Almudaina tiene alrededor de 128 habitantes y queda en un rincón poco transitado de la comarca, a algo más de quinientos metros de altitud. Aquí la montaña manda. Las calles son cortas, con pendientes suaves y tramos empedrados donde el paso suena distinto bajo los zapatos. Muchas casas conservan puertas de madera oscura y balcones de hierro que crujen cuando se abren por la mañana. En el centro queda la iglesia de San Juan Bautista; su campanario se ve desde casi cualquier punto y, cuando suenan las horas, el sonido rebota contra las laderas cercanas.
Caminar entre bancales y caminos antiguos
Salir a pie desde Almudaina es sencillo. Basta seguir cualquiera de los caminos que se escapan entre las últimas casas para acabar en sendas agrícolas que llevan décadas ahí, marcadas por muros de piedra que separan los bancales.
Algunos caminos bajan hacia pequeños barrancos donde todavía aparecen abrevaderos o fuentes que usaban los agricultores. No siempre llevan señalización clara, así que conviene caminar con calma y fijarse en las bifurcaciones. El terreno no es especialmente duro, pero en verano el sol cae de lleno y apenas hay sombra fuera de los pinares dispersos.
A ratos el paisaje se abre y deja ver todo el valle de El Comtat: pueblos blancos muy pequeños, manchas de cultivo y sierras que se van superponiendo en tonos azulados cuando el día está despejado.
Almendros, despensas y cocina de interior
El paisaje agrícola marca también lo que se come por aquí. Los almendros rodean el pueblo y en febrero suelen cubrir las laderas de flores blancas y rosadas. Duran poco, a veces apenas un par de semanas si el viento se levanta.
Las almendras terminan en muchas cocinas de la zona, sobre todo en dulces tradicionales. También son habituales los embutidos caseros y los platos de cuchara que se preparaban en las casas de campo durante el invierno. Es una cocina de interior, contundente, pensada para jornadas largas de trabajo en el campo.
Noches oscuras de verdad
Cuando cae la noche, Almudaina cambia por completo. La iluminación es escasa y basta alejarse unos metros del casco urbano para que el cielo se llene de estrellas. En verano, si el aire está limpio, la franja lechosa de la Vía Láctea se distingue bastante bien.
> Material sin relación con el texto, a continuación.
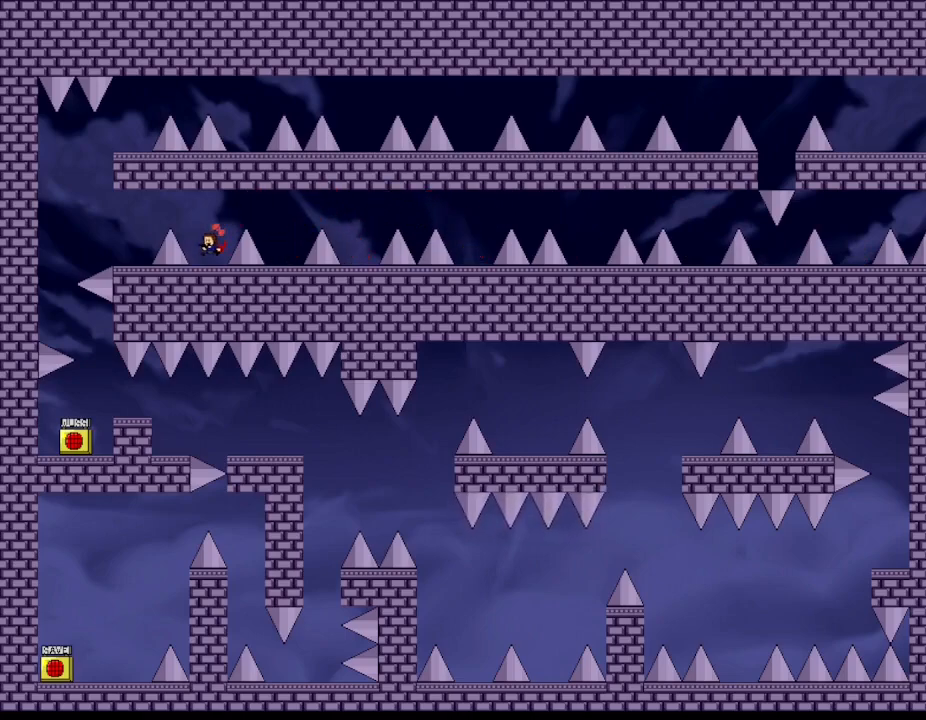
{"keys": ["left"], "events": [[117, "left", "down"]]}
Conviene llevar una chaqueta incluso en noches cálidas: al estar en zona de montaña la temperatura baja rápido después de medianoche.
Fiestas que siguen el calendario del campo
La fiesta principal suele celebrarse en torno a San Juan Bautista, a finales de junio. Son días en los que el pueblo se anima más de lo habitual, con actos religiosos, música y reuniones en la plaza.
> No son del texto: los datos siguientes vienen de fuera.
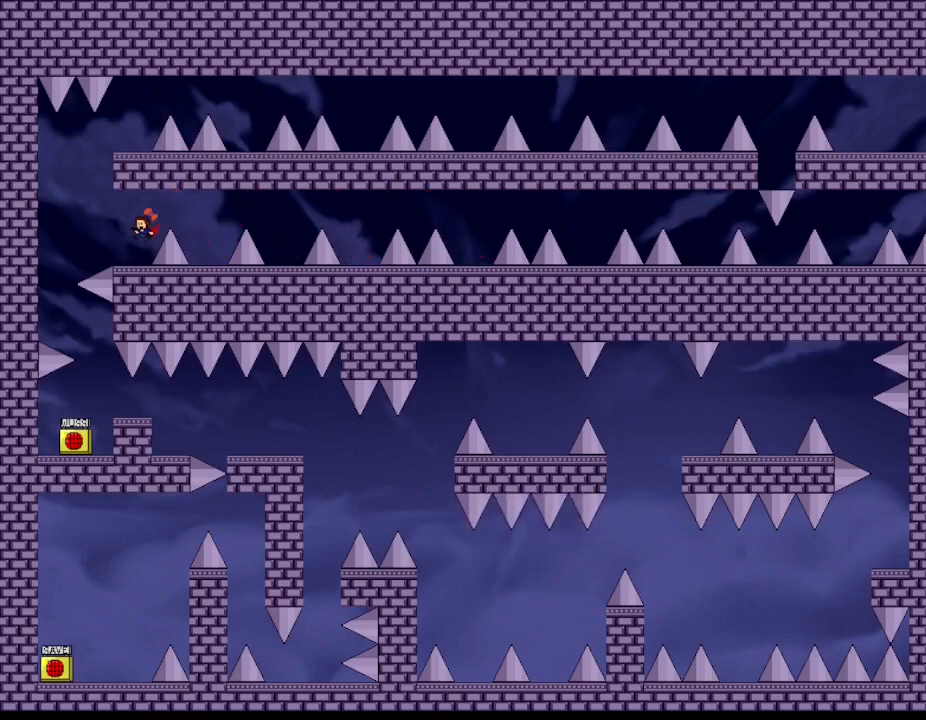
{"keys": [], "events": [[84, "left", "up"]]}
En enero también es tradicional la bendición de animales ligada a San Antonio, una costumbre muy extendida en los pueblos agrícolas de la zona. Durante las semanas de Navidad todavía se mantienen reuniones vecinales alrededor de hogueras y dulces caseros, algo bastante común en pueblos pequeños del interior alicantino.
Cuándo acercarse
La primavera y el otoño son los momentos más agradables para caminar por los alrededores de Almudaina. Las temperaturas suelen ser suaves y el campo cambia de color casi cada semana.
Si quieres ver los almendros en flor, lo normal es que ocurra entre febrero y principios de marzo, aunque depende mucho del invierno que haya hecho. En pleno verano el calor aprieta a mediodía, así que si vienes en esa época merece la pena madrugar: antes de las nueve el pueblo está tranquilo y el aire todavía baja fresco de la sierra.